Summary and where to go next
The goal today was to try out the concepts and I think it will serve well as a demonstration. Real-world tasks will be larger and more complex, and I believe that the power of these procedures will be even more pronounced in them. For me, the main thing that is fascinating is how breath-first even without individual films gives interesting results and they are qualitatively different (more understanding of topics, but less knowledge of details - which is logical). However, I think the problem is that we have the procedure predetermined and we rely on semantics and reranking to solve everything. At the same time, we know that this tragically does not work with Star Wars - neither embedding nor reranking is strong enough to understand that we are looking for "like Star Wars" and not Star Wars.
What would it look like if we used the mentioned techniques, but on the example of Star Wars, they chose the procedure manually?
From the question, I would conclude that searching for movies directly is not optimal and I would start with concepts - especially Theme, Setting and Genre. Character or Series not so much, I don't find the Star Wars films similar, but rather the same.
For each of these concepts, I would perhaps reformulate the question so that the semantic search would be more accurate (query rewriting) and it would break down into a plan of three branches.
From the names of the closest concepts returned, I would contact the LLM with which one best fits the question. Here it will be about an advanced LLM who will understand that we don't want "Star Wars", "Imerial Era" or "Dark Side" concepts, but rather "Sci-Fi", "Space", "Planes", "Galaxy" and so on.

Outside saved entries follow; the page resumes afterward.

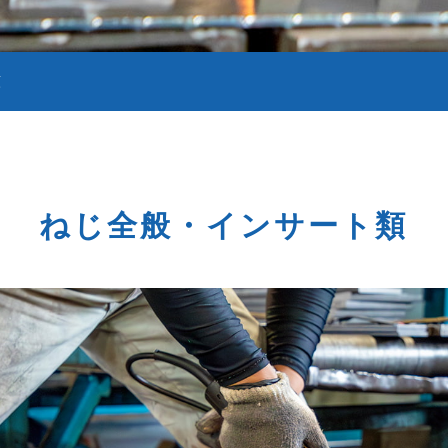
類
ねじ全般・インサート類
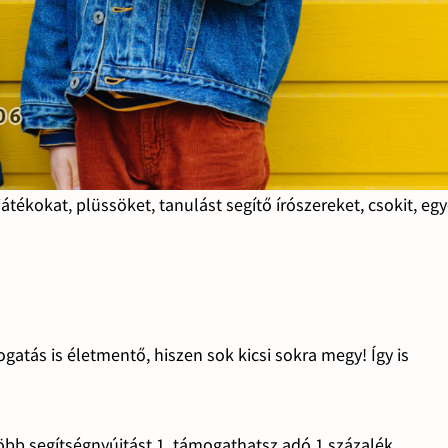
ékokat, plüssöket, tanulást segítő írószereket, csokit, eg
gatás is életmentő, hiszen sok kicsi sokra megy! Így is
több segítségnyújtást 1. támogathatsz adó 1 százalék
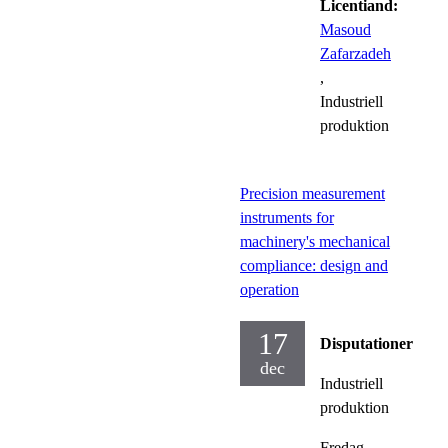
Licentiand:
Masoud
Zafarzadeh
,
Industriell
produktion
Precision measurement
instruments for
machinery's mechanical
compliance: design and
operation
17
Disputationer
dec
Industriell
produktion
Fredag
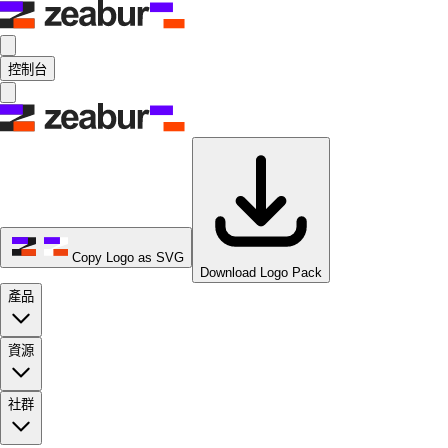
控制台
Copy Logo as SVG
Download Logo Pack
產品
資源
社群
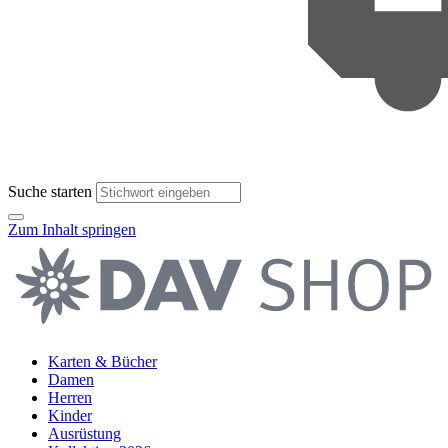
Suche starten
Zum Inhalt springen
Karten & Bücher
Damen
Herren
Kinder
Ausrüstung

On the concepts thus selected, I would begin to traverse the graph towards the films. However, after a while I would stop and ask the LLM's opinion. We now have better evidence for an answer and can end the search or are we still missing something.
If something is missing, we will present our options to the LLM student at the beginning - how to search (full-text, depth, breath, ...). I expect that maybe they will change the strategy and maybe create keywords for the full-text and talk about it or generate something like a follow-up question for semantics.
It will go on like this until something expires or until the LLM feels that there is enough material and an answer can be created.
This is how deep research works, and there are already various open source frameworks or design proposals for it (like DRIFT). However, just like last time and today, I'll try to just take the basic ideas and put something together from scratch. Well, sometime next time.
Sometimes a better similarity search is not enough; the agent must be able to decide where to go for the answer.